Mevzuatımıza göre iş kazası, “iş yerinde veya işin yürütülmesi nedeniyle meydana gelen, ölüme sebebiyet veren veya vücut bütünlüğünü ruhen ya da bedenen engelli hale getiren olay” şeklinde tanımlanmaktadır. Tanımdan anlaşılacağı üzere olayın iş kazası olarak nitelendirilebilmesi için iş yerinde veya iş yeri dışında ise de ancak işin yürütülmesi sırasında meydana gelmesi durumunda iş kazası olarak adlandırılır. Yani iş kazaları; iş yerinde ve iş saatlerinde meydana gelen kazalardır.
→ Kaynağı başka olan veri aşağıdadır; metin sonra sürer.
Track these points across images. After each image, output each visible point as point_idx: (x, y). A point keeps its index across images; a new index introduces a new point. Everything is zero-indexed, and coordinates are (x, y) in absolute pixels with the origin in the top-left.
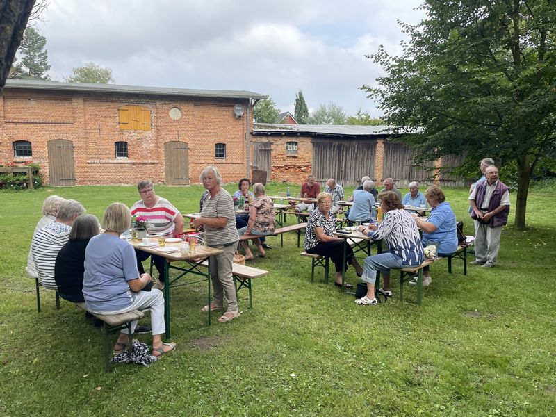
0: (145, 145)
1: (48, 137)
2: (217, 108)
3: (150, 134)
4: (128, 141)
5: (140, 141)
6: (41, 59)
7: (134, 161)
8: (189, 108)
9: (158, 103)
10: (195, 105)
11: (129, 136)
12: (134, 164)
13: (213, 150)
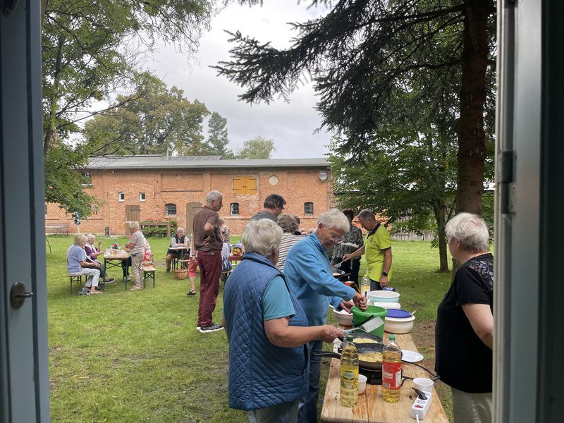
0: (251, 205)
1: (187, 201)
2: (306, 175)
3: (255, 197)
4: (239, 203)
5: (248, 202)
6: (222, 136)
7: (243, 217)
8: (284, 175)
9: (261, 174)
10: (288, 173)
11: (240, 198)
12: (242, 219)
13: (303, 208)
Bir kazanın iş kazası olarak nitelendirilmesinin dört temel unsuru vardır; kazaya uğrayanın sigortalı olması, bedenen ve ruhen zarar oluşmuş olması, yer ve zaman bakımından SSK m.13 kapsamında kaza meydana gelmeli ve illiyet bağı olmalıdır. İş kazası meydana geldikten sonra 3 gün içinde işveren veya işçi tarafından, sosyal güvenlik kurumuna bildirilmelidir.
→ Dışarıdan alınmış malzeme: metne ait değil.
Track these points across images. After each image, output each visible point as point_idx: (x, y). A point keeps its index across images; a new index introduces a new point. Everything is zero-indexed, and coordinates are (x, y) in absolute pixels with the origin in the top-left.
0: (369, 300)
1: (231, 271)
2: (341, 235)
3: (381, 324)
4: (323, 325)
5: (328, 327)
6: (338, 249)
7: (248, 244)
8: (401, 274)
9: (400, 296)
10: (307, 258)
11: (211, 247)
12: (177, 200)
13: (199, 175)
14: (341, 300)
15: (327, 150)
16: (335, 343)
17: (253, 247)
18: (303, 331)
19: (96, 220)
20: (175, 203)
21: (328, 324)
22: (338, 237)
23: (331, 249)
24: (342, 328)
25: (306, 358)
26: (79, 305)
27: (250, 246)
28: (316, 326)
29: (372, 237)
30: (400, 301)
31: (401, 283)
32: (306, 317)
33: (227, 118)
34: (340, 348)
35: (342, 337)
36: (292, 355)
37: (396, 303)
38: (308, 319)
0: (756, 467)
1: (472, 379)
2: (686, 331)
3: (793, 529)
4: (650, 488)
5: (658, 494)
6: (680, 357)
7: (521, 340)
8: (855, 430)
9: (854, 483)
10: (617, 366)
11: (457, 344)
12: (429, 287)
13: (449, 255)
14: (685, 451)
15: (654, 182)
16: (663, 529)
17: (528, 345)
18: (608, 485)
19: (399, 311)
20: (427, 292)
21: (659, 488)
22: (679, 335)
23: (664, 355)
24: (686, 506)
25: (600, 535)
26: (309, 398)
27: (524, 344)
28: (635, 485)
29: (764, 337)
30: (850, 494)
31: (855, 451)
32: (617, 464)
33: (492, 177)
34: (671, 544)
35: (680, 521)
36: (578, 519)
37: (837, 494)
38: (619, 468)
Uzaktan çalışmada iş kazası kapsamında, evde meydana gelen kazaların iş kazası olup olmadığını belirlemek için kazanın “işveren tarafından yürütülen iş dolayısıyla” gerçekleşip gerçekleşmediği önemlidir.

Lakin, uzaktan çalışma durumunda iş ile kaza arasındaki illiyet bağını belirlemek her zaman kolay değildir. Örneğin, evden çalışırken işverenin sağladığı bilgisayar ekipmanının arızalı olması sonucu  prize takarken patlaması durumda işveren sorumlu tutulabilir. Ancak, çalışanın iş ile ilgisi olmayan bir eylemi, çayını alırken üstüne dökmesi ve yaralanması durumunda ise işverenin sorumluluğu söz konusu olmayacaktır.
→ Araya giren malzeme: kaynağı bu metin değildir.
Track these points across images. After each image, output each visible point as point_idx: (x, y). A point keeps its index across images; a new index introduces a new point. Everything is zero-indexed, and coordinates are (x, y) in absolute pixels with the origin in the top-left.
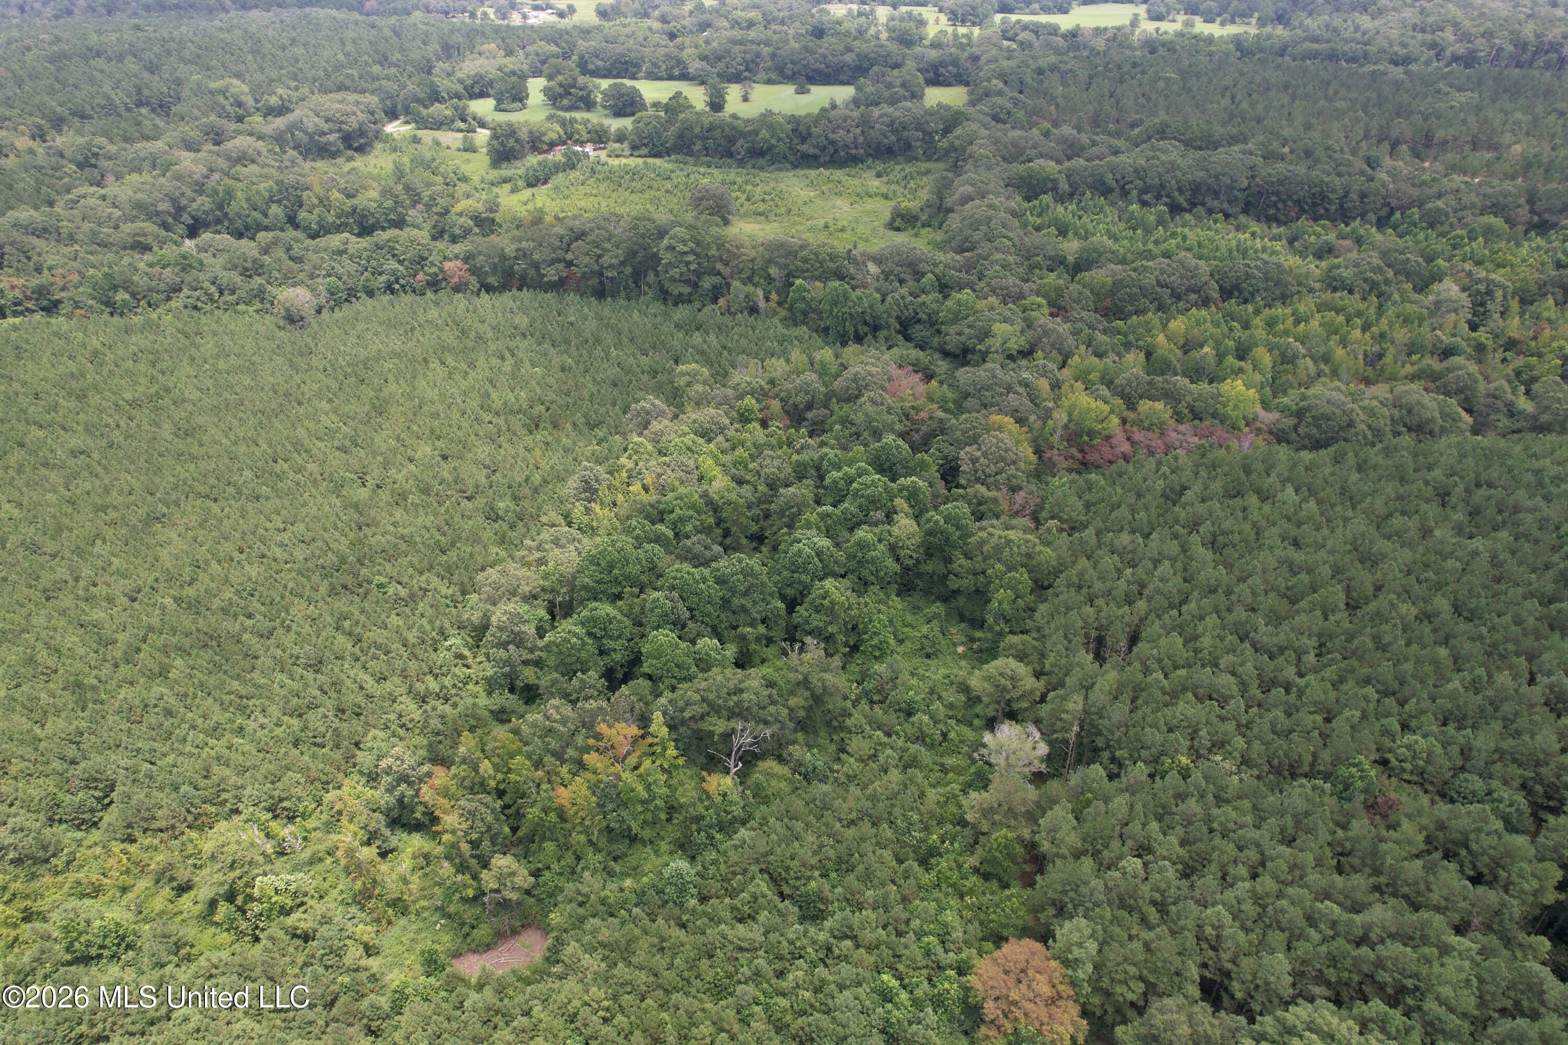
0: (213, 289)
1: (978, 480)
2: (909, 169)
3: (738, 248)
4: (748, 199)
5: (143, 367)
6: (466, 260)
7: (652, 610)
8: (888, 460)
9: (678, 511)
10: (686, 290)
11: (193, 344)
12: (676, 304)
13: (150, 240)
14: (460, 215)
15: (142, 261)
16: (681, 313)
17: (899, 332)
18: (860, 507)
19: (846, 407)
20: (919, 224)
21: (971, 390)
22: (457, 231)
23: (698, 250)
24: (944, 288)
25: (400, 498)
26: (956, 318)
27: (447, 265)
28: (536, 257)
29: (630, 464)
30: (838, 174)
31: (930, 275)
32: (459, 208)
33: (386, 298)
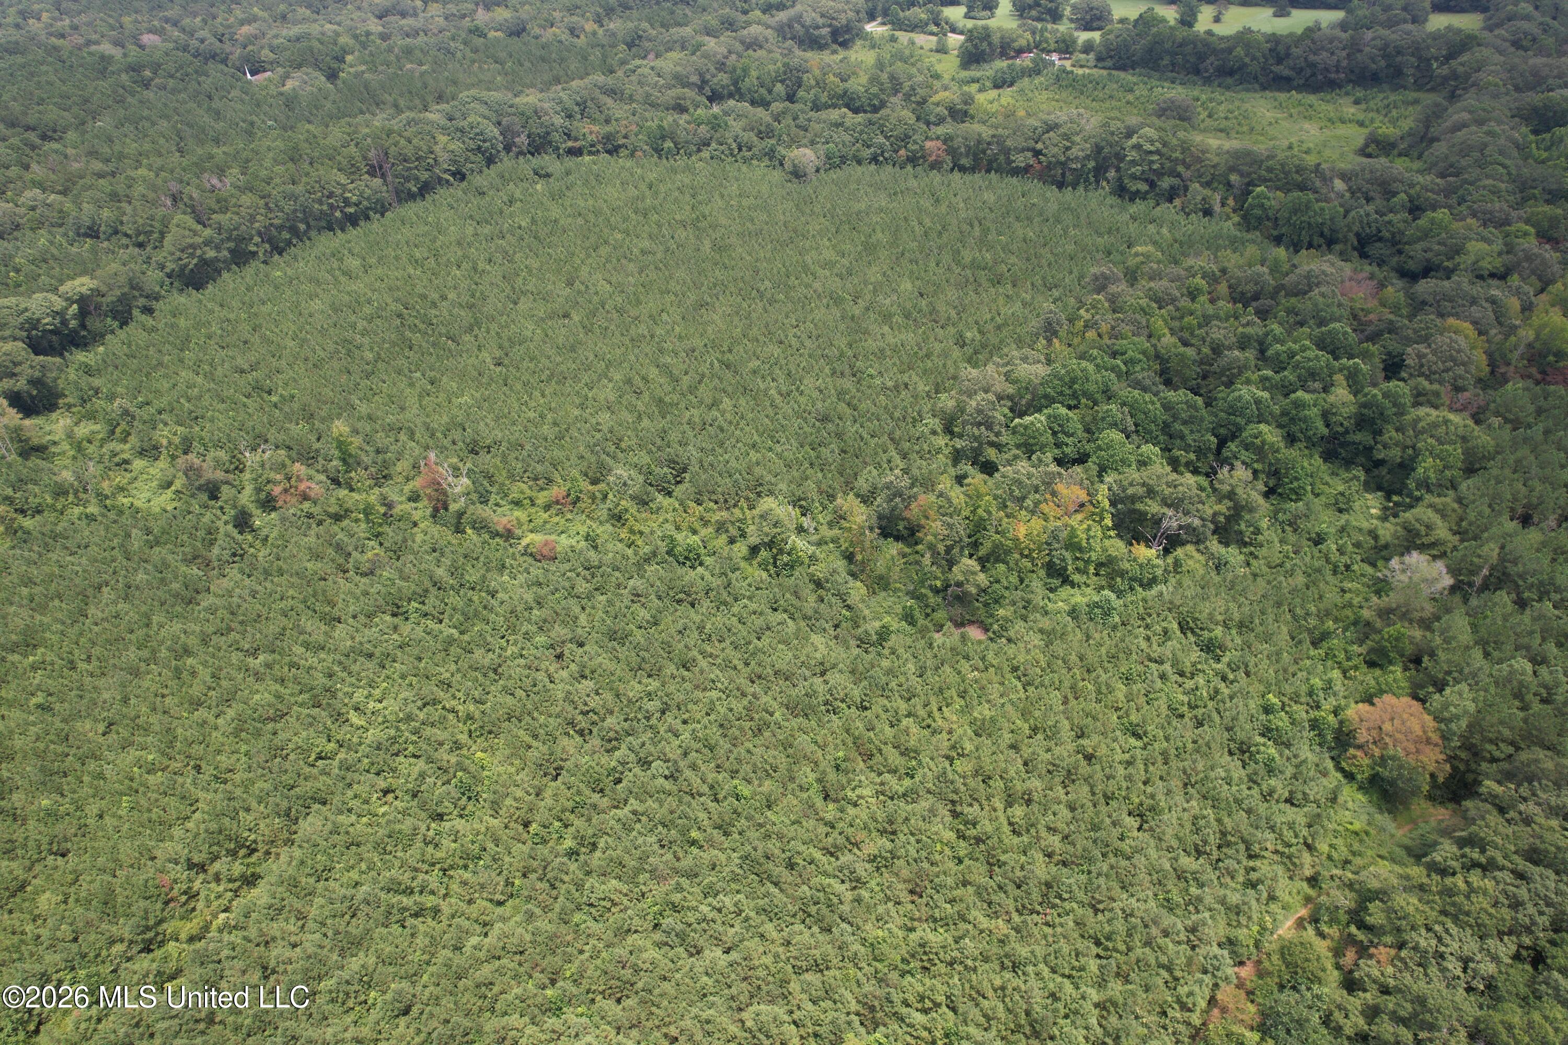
0: (734, 146)
1: (1421, 374)
2: (1393, 97)
3: (1203, 152)
4: (1210, 116)
5: (688, 197)
6: (945, 142)
7: (1103, 419)
8: (1332, 342)
9: (1130, 353)
10: (1144, 187)
11: (721, 185)
12: (1132, 200)
13: (688, 103)
14: (937, 104)
15: (683, 119)
16: (1138, 207)
17: (1354, 249)
18: (1299, 377)
19: (1293, 300)
20: (1396, 152)
21: (1430, 299)
22: (932, 119)
23: (1164, 150)
24: (1415, 209)
25: (887, 318)
26: (1426, 235)
27: (928, 144)
28: (1009, 143)
29: (1087, 316)
30: (1312, 99)
31: (1403, 196)
32: (936, 98)
33: (873, 167)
Eşit işlem ilkesi ile evde gerçekleşen kazalar ile iş yerinde aynı kazaların gerçekleşebileceğini dolayısıyla bunların da iş kazası sayılması gerektiğini savunan bir görüş de mevcuttur. İşin görülmesi ve kaza arasındaki illiyet bağının doğrudanlığı da bir diğer tartışma konusudur. Burada en temel düşünülmesi gereken şey kazanın işi yaparken meydana gelmiş olmasıdır, iş odağında doğrudan veya dolaylı kaza gerçekleşebilir.

İşçi ve İşverenin Sorumluluğu

Uzaktan çalışan bir işçi kaza geçirdiğinde, kaza ile yapılan iş arasında bir illiyet bağı tespit edilirse ve uzaktan çalışmadan önce çalışana gerekli iş sağlığı ve güvenliği bilgisi verilmemiş ise, işverenin sorumluluğu söz konusu olur. İşverenin normal çalışma düzeninde olduğu gibi, uzaktan çalışan işçi için de iş sağlığı ve güvenliği tedbirlerini alması, gerekli bilgileri vermesi ve gerekli, koruyucu araçları sağlama yükümlülüğü vardır.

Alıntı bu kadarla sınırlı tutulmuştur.